Les ministres de la transition écologique et solidaire, de l’intérieur, des solidarités et de la santé, du travail, et de l’agriculture et de l’alimentation ont confié à leurs inspections générales respectives une mission d’évaluation de la gestion de la crise liée à cet incendie.
Cette mission a fait suite à celle réalisée par le Conseil général de l'économie et le Conseil général de l'environnement et du développement durable à la demande de la ministre de la transition écologique et solidaire, consacrée notamment aux pistes d’amélioration concernant la gestion des sites Seveso et aux prescriptions relatives aux installations classées.
Méthodologie
Cette mission interministérielle a été réalisée avec des membres de cinq inspections et conseils généraux : Philippe Sauzey et Thomas Montbabut de l’Inspection générale de l’administration (IGA), Florence Allot de l’Inspection générale des affaires sociales (IGAS), Paul Michelet du Conseil général de l’environnement et du développement durable (CGEDD), Pierre-Franck Chevet du Conseil général de l’économie (CGE) et Benoit Assémat du CGAAER.
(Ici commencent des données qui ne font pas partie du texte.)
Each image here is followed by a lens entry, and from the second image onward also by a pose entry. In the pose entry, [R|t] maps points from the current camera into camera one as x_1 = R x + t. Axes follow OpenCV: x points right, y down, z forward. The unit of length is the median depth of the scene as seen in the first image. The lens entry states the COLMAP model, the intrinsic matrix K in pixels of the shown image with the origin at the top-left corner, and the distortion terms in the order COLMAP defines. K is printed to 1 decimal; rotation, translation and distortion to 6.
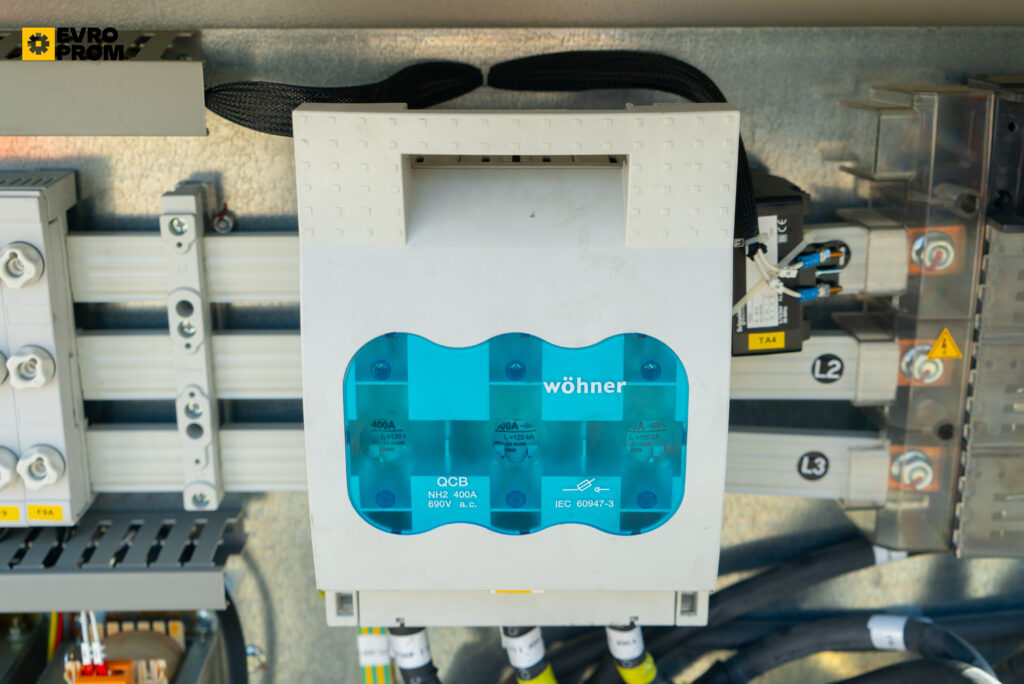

La mission a rencontré l'ensemble des acteurs concernés de l'État, des collectivités territoriales, des établissements publics, des chambres consulaires, des organisations professionnelles, des associations de protection de l'environnement ou de défense des consommateurs et des médias.
Résumé
La mission a réalisé une analyse des différents volets de la gestion de cette crise et formulé 18 recommandations visant à mieux préparer les administrations et la population à un accident industriel, à renforcer les outils d’alerte, d’information et de communication de l’État, à mieux anticiper les risques d’un accident industriel et à doter l’État des instruments lui permettant d’assurer une meilleure coordination de ses administrations pendant et après la crise.
Les points marquants de l'évaluation de la situation sont les suivants :
- La gestion opérationnelle de l'incendie lui-même a été bonne grâce à une articulation efficace entre l'ensemble des acteurs. Toutefois, le dispositif d'alerte et d'information des populations dont disposent les autorités publiques doit être modernisé en s'appuyant sur les nouvelles technologies et sur des actions de sensibilisation de la population visant à développer une « culture du risque industriel » ;
- le travail réalisé pour évaluer les risques sanitaires à moyen et long terme a montré des faiblesses de coordination entre les différents services. Ceci implique de renforcer le pilotage de la gestion post-accidentelle et de préparer un cadre technique commun de référence et des outils de partage des données, qui doivent être élaborés hors période de crise ;
- la cellule interministérielle de crise (CIC) n’a pas été réunie. En conséquence les dispositifs mis en place pour assurer la coordination interministérielle nationale et l'articulation avec la gestion opérationnelle locale se sont révélés chronophages et parfois inadaptés ;
- l'effort considérable de communication de la part de l’État n'a pas suffi à contenir l'emballement des médias et des réseaux sociaux. Les inquiétudes de la population, notamment au regard des potentiels effets sur la santé à moyen et long terme, associées à un contexte historique de défiance envers la parole publique et l'industrie chimique, n'ont pas reçu de réponses satisfaisantes. Il apparaît nécessaire de disposer d'une « task force nationale d'appui » pour soutenir les moyens de communication disponibles au niveau territorial et de faire évoluer les commissions de suivi de sites « Seveso » afin de créer, hors temps de crise, un contexte plus favorable.